[Request 1]: Express the lines of the entry that follows the football coach text as a numbered list, leaving out any blank lines.
___ Text section ___
Dave Canales (born May 7, 1981) is an American football coach who is the offensive coordinator for the Tampa Bay Buccaneers of the National Football League (NFL). He was also an assistant coach for the Seattle Seahawks from 2010 to 2022.

Early life and playing career
A native of Harbor City, California, Canales attended Carson High School in Carson, California, where he played wide receiver and defensive back. He played college football at Azusa Pacific University, then a NAIA program in Azusa, California. In his college career, Canales recorded 27 receptions for 293 yards and one touchdown. He graduated in 2002 from Azusa Pacific with a degree in business administration.

Coaching career
Canales began his coaching career serving as the head coach and offensive coordinator of the freshman/sophomore team at his alma mater, Carson High School from 2004-2005.

College

El Camino College
Canales made the jump to college coaching in 2006 - joining El Camino (Calif.) College, where he served as tight ends coach and special teams coordinator in his first year, before transitioning to quarterbacks coach in his final season (2007-2008). During his tenure, the school won the California Community College State Championship in 2006 and also secured two Mission Conference titles.
___
[Request 2]: Name every school or college that appears in the text about Dave Canales.
___ Task inputs ___
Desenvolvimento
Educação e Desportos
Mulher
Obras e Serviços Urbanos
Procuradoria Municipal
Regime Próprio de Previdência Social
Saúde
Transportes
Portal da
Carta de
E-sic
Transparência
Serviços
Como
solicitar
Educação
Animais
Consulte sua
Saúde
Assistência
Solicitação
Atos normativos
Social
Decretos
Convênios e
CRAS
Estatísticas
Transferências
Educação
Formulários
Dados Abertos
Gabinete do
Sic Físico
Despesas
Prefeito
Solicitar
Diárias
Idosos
___
[Task result 1]:
1. Desenvolvimento
2. Educação e Desportos
3. Mulher
4. Obras e Serviços Urbanos
5. Procuradoria Municipal
6. Regime Próprio de Previdência Social
7. Saúde
8. Transportes
9. Portal da
10. Carta de
11. E-sic
12. Transparência
13. Serviços
14. Como
15. solicitar
16. Educação
17. Animais
18. Consulte sua
19. Saúde
20. Assistência
21. Solicitação
22. Atos normativos
23. Social
24. Decretos
25. Convênios e
26. CRAS
27. Estatísticas
28. Transferências
29. Educação
30. Formulários
31. Dados Abertos
32. Gabinete do
33. Sic Físico
34. Despesas
35. Prefeito
36. Solicitar
37. Diárias
38. Idosos

[Task result 2]:
Carson High School
Azusa Pacific University
El Camino College